--- Quoted passage ---

In college, I had a friend whom I used to spend a good amount of time with. We were both business majors and always seemed to end up in the same class. We were somewhat an unlikely acquaintance, I was ultra-conservative; she was ultra-liberal. We used to joke that we should do the show Crossfire as we both knew and like to debate the issues.
Very regrettably, I learned she had an abortion in her past, before I ever knew her. Because of this and how she claimed this ‘procedure’ saved her life, she professed to be a true supporter of abortion rights.
One day, in between classes, she spoke of it in detail to me. Now her opening up to me was not her describing the process of her decision, or the sequences or procedures of that day, it was the specific details of what her child would look like if she were alive that day. She did not know the sex of the baby, but was absolutely convinced it was a little girl. She described every aspect of the description of this little girl to me with such precision, from the spec of green in her eyes, the salty-blonde hair and even the color of the pigtails in her hair. It was obvious that she thought about her child a lot. Her public words told me she supported her decision to have an abortion, but her private words and description told me she regretted it ever since.
She was another victim of Planned Parenthood. An organization that takes women in the front door with seeming compassion and the professional framing of a medical practice, rapes them of their motherhood, collects their payment, then sends them out the backdoor with an emotional scar and endless guilt that will follow them throughout the rest of their life.
Mothers who can not swim will jump in water over their heads to save their children. The maternal instinct is the most predominant and overriding instinct that women have. Abortion is a direct attack at this overwhelming instinct and slices the heart of this instinct out from their soul leaving a non-healing scar. I believe all women whom have an abortion will eventually, in the deepest recesses of their heart, or at least in their subconscious, regret the reality of their act.

--- Dataset extract ---

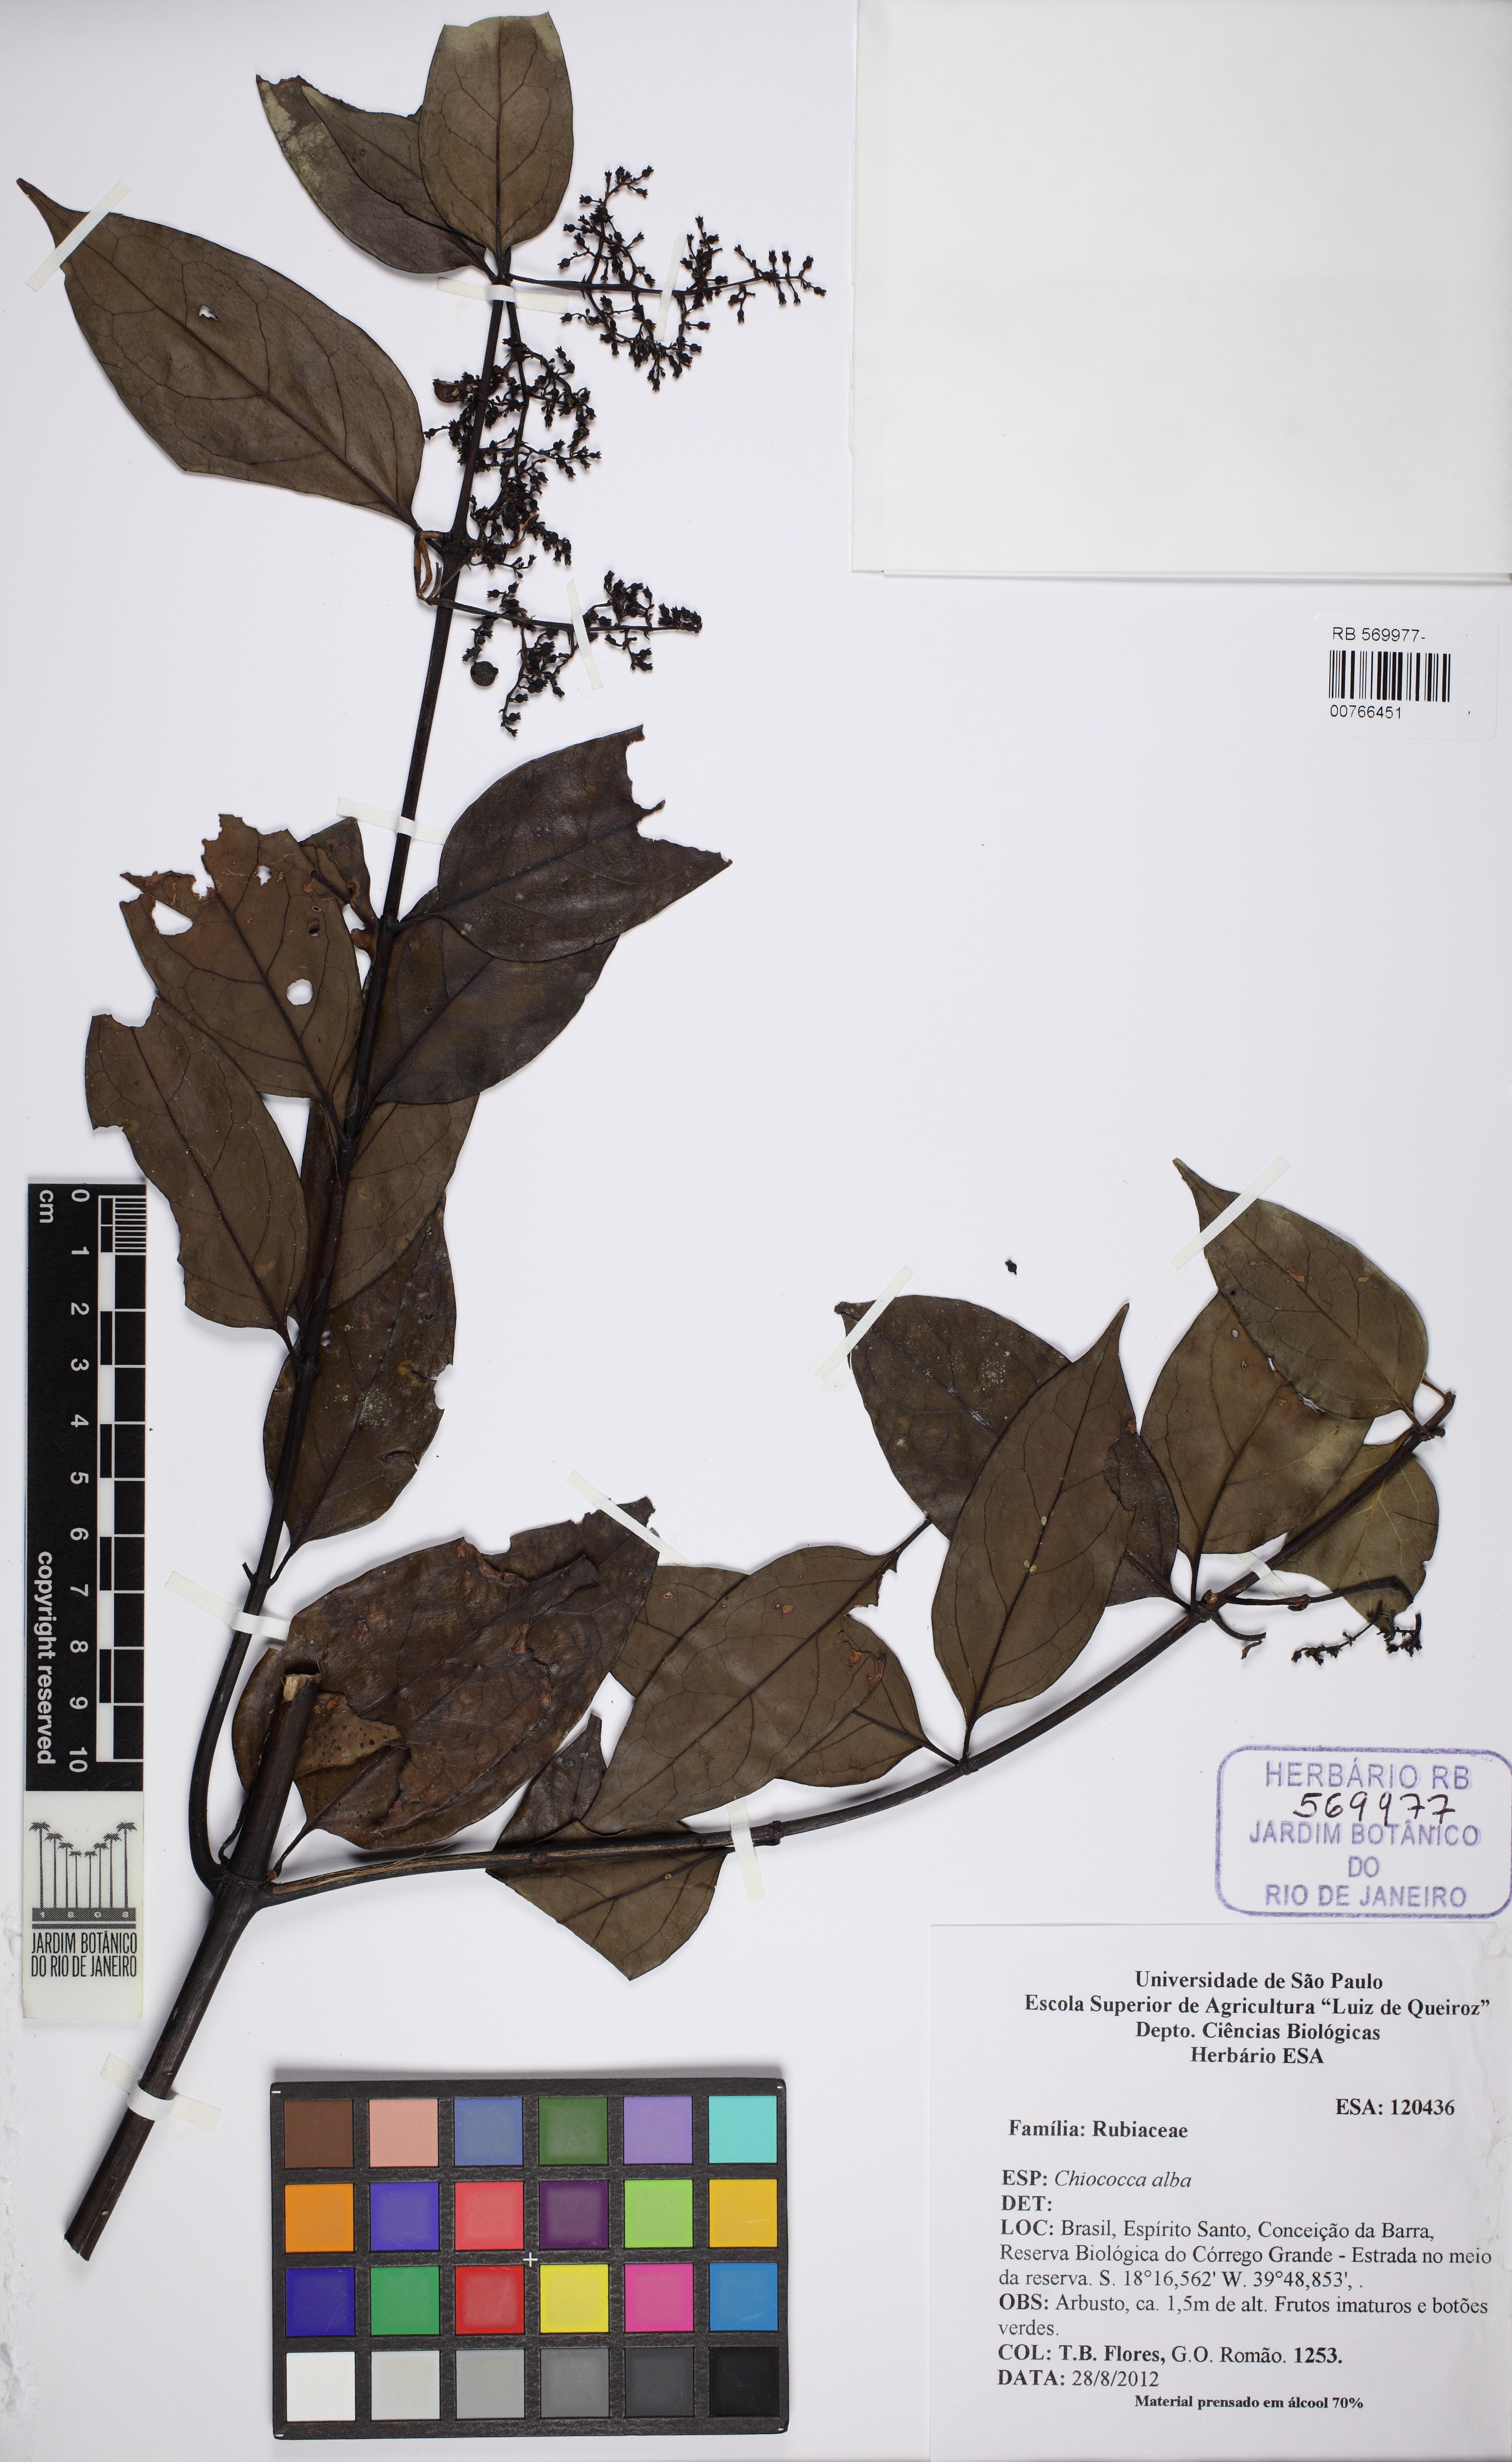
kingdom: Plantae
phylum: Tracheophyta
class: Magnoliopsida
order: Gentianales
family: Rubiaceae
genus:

---

Assigned task 1 -
List each physical detail of the imagined little girl that the essay says the friend described.
Assigned task 2 -
Summarize the essay in two sentences.
Assigned task 3 -
Pull out the part of the essay that begins at the words "Mothers who can" and ends after "of their act.", reproduced word for word.

Written solution 1 -
- the spec of green in her eyes
- the salty-blonde hair
- the color of the pigtails in her hair

Written solution 2 -
The writer recalls a politically opposite college friend who supported abortion rights after having had an abortion, yet privately described in precise detail the daughter she imagined, which the writer took as a sign that she regretted it. The writer calls her a victim of Planned Parenthood, argues that abortion attacks women's maternal instinct and leaves a lasting scar, and states a belief that all women who have an abortion will eventually regret it.

Written solution 3 -
Mothers who can not swim will jump in water over their heads to save their children. The maternal instinct is the most predominant and overriding instinct that women have. Abortion is a direct attack at this overwhelming instinct and slices the heart of this instinct out from their soul leaving a non-healing scar. I believe all women whom have an abortion will eventually, in the deepest recesses of their heart, or at least in their subconscious, regret the reality of their act.